A Brazilian scientist says he's found a rare variety of coffee plant with shockingly low-levels of caffeine. Paulo Mazzafera of the Universidade Estadual de Campinas in Brazil announced his discovery in the science journal Nature on June 20, 2004, after research was undertaken in Brazil on 3000 coffee plants from Ethiopia.
Not two weeks later, Hailue Gebre Hiwot, President of the Ethiopian Coffee Exporters Association [ECEA], demanded that Mazzafera explain how he was able to take thousands of coffee specimens, which had been collected from Ethiopian forests in the 1980s.
"The ownership of the plant is Ethiopian. The scientist should have informed ... Ethiopian authorities first before making any such announcement, as if it belongs to Brazil." Hiwot told Reuters the plants were Ethiopian and the Brazilian scientist "could face charges for illegally taking Ethiopian property."
Ethiopia's Prime Minister Meles Zenawi has also told Reuters his government is looking into the issue seriously.
Mazzafera countered, "If people had actually bothered to read my research they would know that Ethiopian officials and experts were part of the international UN mission that collected the wild varieties of coffee in 1964."
Tensions are understandably high, in an industry which the International Coffee Organization, ICO, estimated in 2002 as generating $70 billion in global retail sales.
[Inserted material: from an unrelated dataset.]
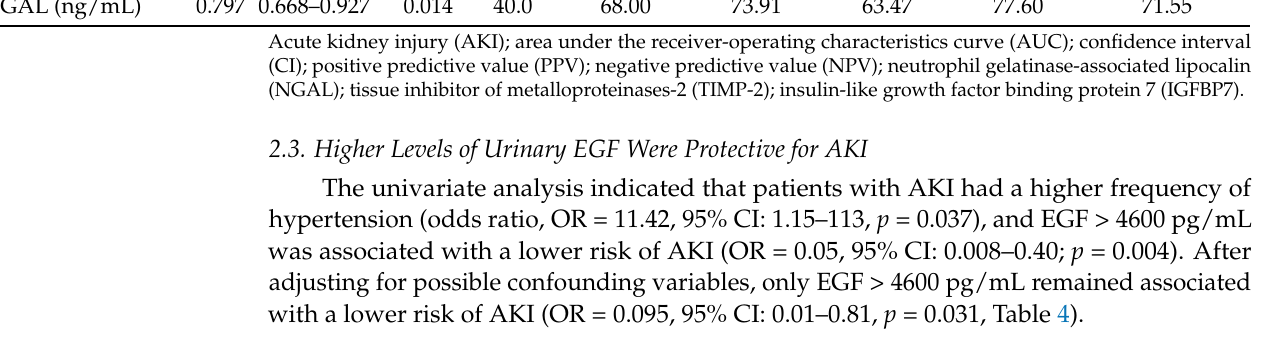
Table 4. Risk factors for acute kidney injury in critically ill COVID-19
Decaffeinated coffee accounts for about 10 percent of that market, but an unprocessed, uncaffeinated bean would create an entirely new coffee market.
Elsewhere in coffee news, scientists in Japan have developed a decaffeinated genetically modified coffee plant. In 2003, researchers at the Nara Institute of Science and Technology in Japan used RNA interference to suppress the gene responsible for an enzyme used to make caffeine.
Neither the naturally low-caffeine bean nor the genetically modified one will be ready for commercial production before the end of the decade.